# So, I think I'd like a lever. Advice..?



## spune (Oct 3, 2011)

Hello folks,

So, I've come to the realisation that I can't really accommodate anything like a Brewtus/alternative higher end espresso machine at the moment due to space restrictions in the kitchen.

However, I'd like to experiment a little with lever machines.

Can anyone recommendations for a beginner?

Budget would be £300 max, with the option to steam as well as brew espresso.

Many thanks!


----------



## coffeechap (Apr 5, 2012)

how about a la pavoni professional, bigger bolier and pressure guage over the europiccola, shame you didnt grab my gaggia achille as they are a really good lever at that money too. Pontevecchio lusso can be had for around 300 as well.


----------



## spune (Oct 3, 2011)

I know, really unfortunate I didn't get in on that. Thank you for the advice though, I'll keep my eyes peeled on the For Sale section for a bargain! They seem good fun and the best coffee I've had has come from a lever.


----------



## charris (Feb 17, 2014)

Coffeechap, when will have another achille for sale?


----------



## Orangertange (Jul 4, 2013)

Hey spune where abouts are you, have a pavoni that's in need of of new home, you can have for £250 including torr tamper


----------



## spune (Oct 3, 2011)

I live on the South Coast - Bognor Regis. And you? Is it a Professional?


----------



## Orangertange (Jul 4, 2013)

No it's a europiccola, millennium, not sure of the advantage of having a bigger boiler on a la pavoni as you can only get a couple of three shots before letting it cool, anyway here's a photo


----------



## spune (Oct 3, 2011)

Very interested!
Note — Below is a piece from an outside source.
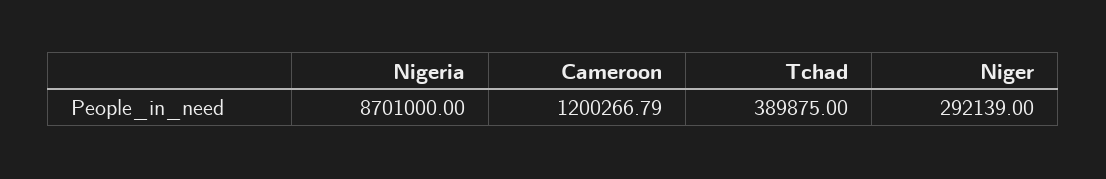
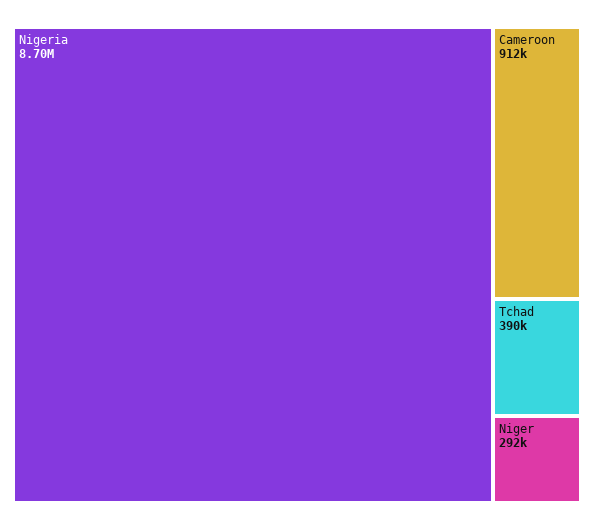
Cameroon: 1200266.79 -> 912000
Where are you based?

May I ask it's condition and age, cleaning routine etc?


----------



## Orangertange (Jul 4, 2013)

Serviced at Xmas, used for about a month after that then got a l1, when I had it open said something about 08 underneath, but not sure if this is manufacturing date, can tell you it's defiantly post millennium because it has a 51mm basket and poly not brass inside the group, (cools down faster) comes with all original accessories but pf has been made naked, also a Crome drip tray (from pro) and torr with I think sand blasted

but unfortunately live quite a way from you in Suffolk, but could work something out


----------



## The Systemic Kid (Nov 23, 2012)

Orangertange said:


> Hey spune where abouts are you, have a pavoni that's in need of of new home, you can have for £250 including torr tamper


If you are going to sell your Pavoni - please check the for sale rules and open a for sale thread in that thread. Thanks.


----------



## spune (Oct 3, 2011)

That is a wee way.

Thank you for the offer; I'll look out in the For Sale section.


----------